MIESHA TATE VS. JESSICA EYE
That brings us to the women’s bantamweight division for Miesha Tate and Jessica Eye. Still waiting for a third shot at Ronda Rousey, Tate has won three in a row since losing to Rousey at UFC 168. She’s a grinding wrestler with incredible durability, and she needs that chin with a striking defense of less than 50%. Primarily a kickboxer, “Evil” Eye is 1-1, 1 NC inside the Octagon. Her last time out, she nearly punched off Leslie Smith’s ear to earn the TKO.
This is a wrestler vs. striker match. Tate can sometimes get suckered into stand-up fights, but eventually she takes enough punches to look for the takedown.

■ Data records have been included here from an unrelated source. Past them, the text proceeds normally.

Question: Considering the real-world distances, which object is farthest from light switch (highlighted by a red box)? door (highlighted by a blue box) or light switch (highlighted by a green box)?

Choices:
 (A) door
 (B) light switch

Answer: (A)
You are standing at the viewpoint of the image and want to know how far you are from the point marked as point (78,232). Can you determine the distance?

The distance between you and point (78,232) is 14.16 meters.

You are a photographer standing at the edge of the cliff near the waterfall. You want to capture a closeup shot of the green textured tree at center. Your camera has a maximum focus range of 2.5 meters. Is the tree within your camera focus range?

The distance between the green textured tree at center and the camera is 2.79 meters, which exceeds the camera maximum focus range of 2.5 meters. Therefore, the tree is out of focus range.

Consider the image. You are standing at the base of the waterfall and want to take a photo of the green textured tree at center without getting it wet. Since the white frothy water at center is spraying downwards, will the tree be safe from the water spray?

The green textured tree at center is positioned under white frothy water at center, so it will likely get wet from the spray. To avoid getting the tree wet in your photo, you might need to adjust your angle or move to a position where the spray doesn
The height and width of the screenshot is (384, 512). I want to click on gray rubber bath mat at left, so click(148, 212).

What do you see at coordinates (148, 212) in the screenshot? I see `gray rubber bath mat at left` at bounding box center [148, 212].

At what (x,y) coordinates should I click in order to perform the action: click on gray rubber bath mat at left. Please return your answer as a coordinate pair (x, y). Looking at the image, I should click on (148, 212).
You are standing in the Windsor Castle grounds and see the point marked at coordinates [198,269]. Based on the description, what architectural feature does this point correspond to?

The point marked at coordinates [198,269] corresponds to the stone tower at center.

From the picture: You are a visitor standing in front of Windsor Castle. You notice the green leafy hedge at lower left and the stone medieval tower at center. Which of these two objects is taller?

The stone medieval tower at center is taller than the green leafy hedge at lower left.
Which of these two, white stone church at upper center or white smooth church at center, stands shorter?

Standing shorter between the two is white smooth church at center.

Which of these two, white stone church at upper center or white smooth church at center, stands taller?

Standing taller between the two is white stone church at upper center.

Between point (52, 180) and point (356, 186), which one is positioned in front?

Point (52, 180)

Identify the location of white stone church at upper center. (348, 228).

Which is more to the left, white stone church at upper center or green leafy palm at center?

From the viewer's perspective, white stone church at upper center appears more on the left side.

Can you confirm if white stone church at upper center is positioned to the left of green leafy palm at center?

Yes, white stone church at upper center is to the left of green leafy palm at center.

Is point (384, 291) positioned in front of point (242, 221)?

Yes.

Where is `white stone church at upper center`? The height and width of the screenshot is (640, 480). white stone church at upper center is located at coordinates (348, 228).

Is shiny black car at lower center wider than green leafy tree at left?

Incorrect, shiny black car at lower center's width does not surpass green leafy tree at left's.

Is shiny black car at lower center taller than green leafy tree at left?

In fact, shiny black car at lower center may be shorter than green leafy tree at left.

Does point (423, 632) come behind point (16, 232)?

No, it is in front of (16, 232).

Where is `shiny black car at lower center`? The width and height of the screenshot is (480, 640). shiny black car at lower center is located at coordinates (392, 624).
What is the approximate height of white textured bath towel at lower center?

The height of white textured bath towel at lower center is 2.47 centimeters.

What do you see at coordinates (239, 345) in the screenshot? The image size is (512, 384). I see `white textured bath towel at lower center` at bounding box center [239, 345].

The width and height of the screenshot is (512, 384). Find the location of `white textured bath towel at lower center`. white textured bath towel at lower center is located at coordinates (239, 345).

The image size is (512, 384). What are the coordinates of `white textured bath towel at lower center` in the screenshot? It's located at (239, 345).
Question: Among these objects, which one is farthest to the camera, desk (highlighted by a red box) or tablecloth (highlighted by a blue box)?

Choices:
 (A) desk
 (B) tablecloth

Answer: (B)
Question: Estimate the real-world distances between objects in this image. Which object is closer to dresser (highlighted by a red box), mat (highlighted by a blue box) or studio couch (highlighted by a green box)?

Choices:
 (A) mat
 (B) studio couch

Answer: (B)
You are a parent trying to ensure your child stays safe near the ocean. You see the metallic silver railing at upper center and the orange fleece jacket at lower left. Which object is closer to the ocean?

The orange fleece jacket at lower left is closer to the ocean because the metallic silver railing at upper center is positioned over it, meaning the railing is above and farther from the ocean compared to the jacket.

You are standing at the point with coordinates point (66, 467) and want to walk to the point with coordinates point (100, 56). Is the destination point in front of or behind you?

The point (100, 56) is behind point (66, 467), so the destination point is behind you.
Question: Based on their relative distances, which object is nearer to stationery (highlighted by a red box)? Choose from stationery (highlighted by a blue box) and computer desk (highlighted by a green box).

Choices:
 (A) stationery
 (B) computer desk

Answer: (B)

Can Eye finish her before that happens? Probably not. Eye’s strikes are accumulative. She doesn’t have tremendous KO power and beats opponents by repeatedly beating them down (or taking their ear off). Tate knows how to take a punch and will use that ability to get on the inside. Eye may have been working on her wrestling, but it won’t be enough to stop the takedowns. Tate stays in top control for the majority of this fight and takes the decision.
TJ DILLASHAW VS. RENAN BARAO
Time for the main event! After shocking the world over a year ago, TJ Dillashaw and Renan Barao meet for one of the most anticipated rematches in a long time. A Division I wrestler, we’ve seen how Dillashaw’s striking has evolved with Duane Ludwig. He utilizes a lot of footwork and constantly attacks opponents from different angles. Some have been known to call Renan Barao a “monster.” Most people think of his striking, but Barao is another well-rounded fighter. He has 15 career submission wins and defends takedowns at an amazing 96.97% rate.

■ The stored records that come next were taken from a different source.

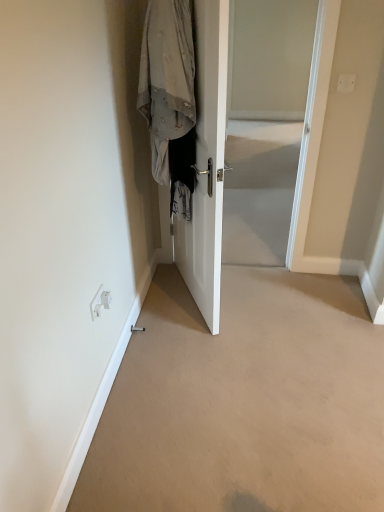
Identify the location of free area below light gray fabric coat at center (from a real-world perspective). The image size is (384, 512). (181, 298).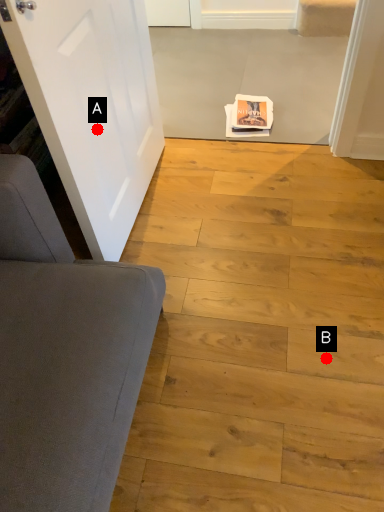
Question: Two points are circled on the image, labeled by A and B beside each circle. Which point is closer to the camera taking this photo?

Choices:
 (A) A is closer
 (B) B is closer

Answer: (A)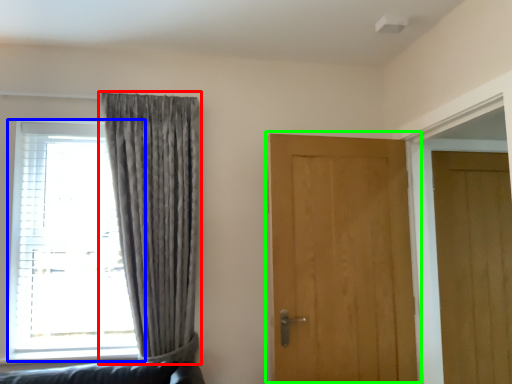
Question: Which object is the farthest from curtain (highlighted by a red box)? Choose among these: window (highlighted by a blue box) or door (highlighted by a green box).

Choices:
 (A) window
 (B) door

Answer: (B)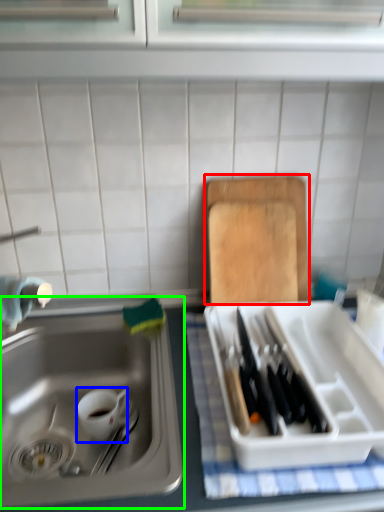
Question: Considering the real-world distances, which object is farthest from cutting board (highlighted by a red box)? tableware (highlighted by a blue box) or sink (highlighted by a green box)?

Choices:
 (A) tableware
 (B) sink

Answer: (A)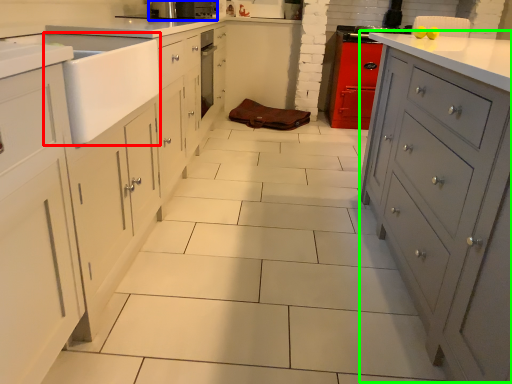
Question: Estimate the real-world distances between objects in this image. Which object is closer to sink (highlighted by a red box), home appliance (highlighted by a blue box) or file cabinet (highlighted by a green box)?

Choices:
 (A) home appliance
 (B) file cabinet

Answer: (A)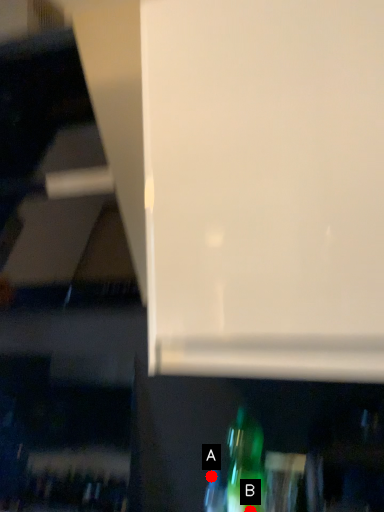
Question: Two points are circled on the image, labeled by A and B beside each circle. Which point is further to the camera?

Choices:
 (A) A is further
 (B) B is further

Answer: (A)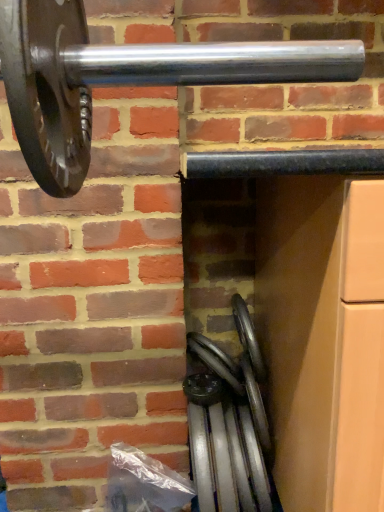
Question: Is polished silver wheel at lower center, which is counted as the 1th wheel, starting from the bottom, to the left or to the right of metallic silver wheel at lower center, the 1th wheel positioned from the top, in the image?

Choices:
 (A) right
 (B) left

Answer: (A)

Question: From a real-world perspective, is polished silver wheel at lower center, which is counted as the 1th wheel, starting from the bottom, positioned above or below metallic silver wheel at lower center, the 1th wheel positioned from the top?

Choices:
 (A) above
 (B) below

Answer: (B)

Question: From the image's perspective, is polished silver wheel at lower center, which is counted as the 2th wheel, starting from the top, positioned above or below metallic silver wheel at lower center, the 1th wheel positioned from the top?

Choices:
 (A) above
 (B) below

Answer: (B)

Question: Relative to polished silver wheel at lower center, which is counted as the 1th wheel, starting from the bottom, is metallic silver wheel at lower center, the 1th wheel positioned from the top, in front or behind?

Choices:
 (A) front
 (B) behind

Answer: (B)

Question: Is point (225, 373) closer or farther from the camera than point (211, 372)?

Choices:
 (A) closer
 (B) farther

Answer: (A)

Question: Looking at their shapes, would you say metallic silver wheel at lower center, the second wheel in the bottom-to-top sequence, is wider or thinner than polished silver wheel at lower center, which is counted as the 2th wheel, starting from the top?

Choices:
 (A) wide
 (B) thin

Answer: (B)

Question: Is metallic silver wheel at lower center, the 1th wheel positioned from the top, bigger or smaller than polished silver wheel at lower center, which is counted as the 2th wheel, starting from the top?

Choices:
 (A) big
 (B) small

Answer: (B)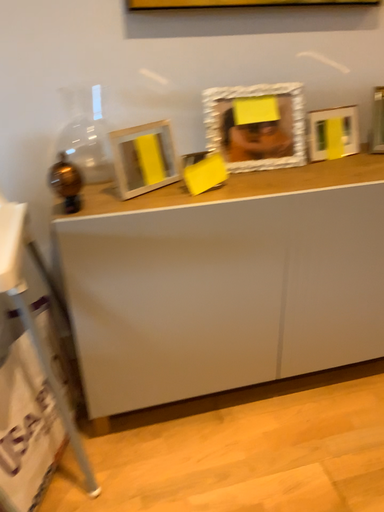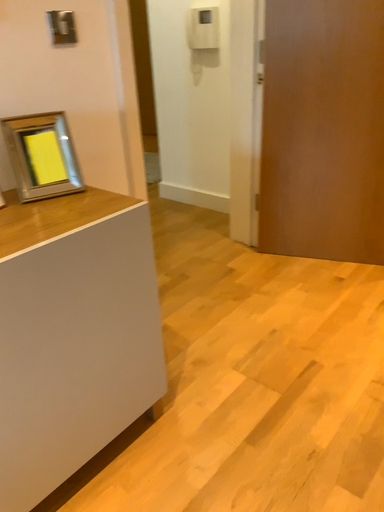
Question: Which way did the camera rotate in the video?

Choices:
 (A) rotated right
 (B) rotated left

Answer: (A)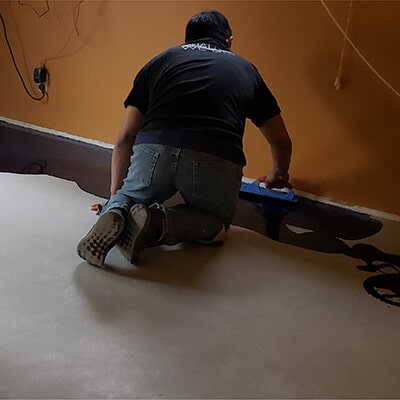
Find the location of `white cord`. white cord is located at coordinates (348, 41).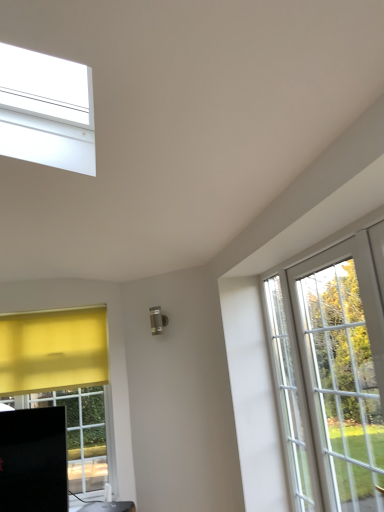
Question: Would you say white glass screen door at right is to the left or to the right of matte black router at lower left in the picture?

Choices:
 (A) right
 (B) left

Answer: (A)

Question: From their relative heights in the image, would you say white glass screen door at right is taller or shorter than matte black router at lower left?

Choices:
 (A) short
 (B) tall

Answer: (B)

Question: Is white glass screen door at right spatially inside matte black router at lower left, or outside of it?

Choices:
 (A) inside
 (B) outside

Answer: (B)

Question: Based on their positions, is matte black router at lower left located to the left or right of white glass screen door at right?

Choices:
 (A) left
 (B) right

Answer: (A)

Question: Is point (109, 507) closer or farther from the camera than point (309, 420)?

Choices:
 (A) closer
 (B) farther

Answer: (B)

Question: Is matte black router at lower left spatially inside white glass screen door at right, or outside of it?

Choices:
 (A) inside
 (B) outside

Answer: (B)

Question: In terms of height, does matte black router at lower left look taller or shorter compared to white glass screen door at right?

Choices:
 (A) tall
 (B) short

Answer: (B)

Rematches are always tricky. We expect them to usually play out like the first meeting, but both fighters have had time to develop and work out game plans. In their first fight, Barao had absolutely no answer for Dillashaw. He couldn’t find any rhythm and struggled to keep up. Barao does best when opponents stand in front of him, and that’s not Dillashaw’s style. Barao does have the power advantage, though, and could change the course of the fight with a single strike in a way that Dillashaw can’t. The one worry I have with Dillashaw is that he resets his stance a lot during a fight. Normally that’s not a problem, but he doesn’t usually do it from a safe distance. A momentary lapse could give Barao the opening he needs to pounce. Having said that, I think Dillashaw’s movement makes him a bad matchup for Barao. The champ retains his title via decision.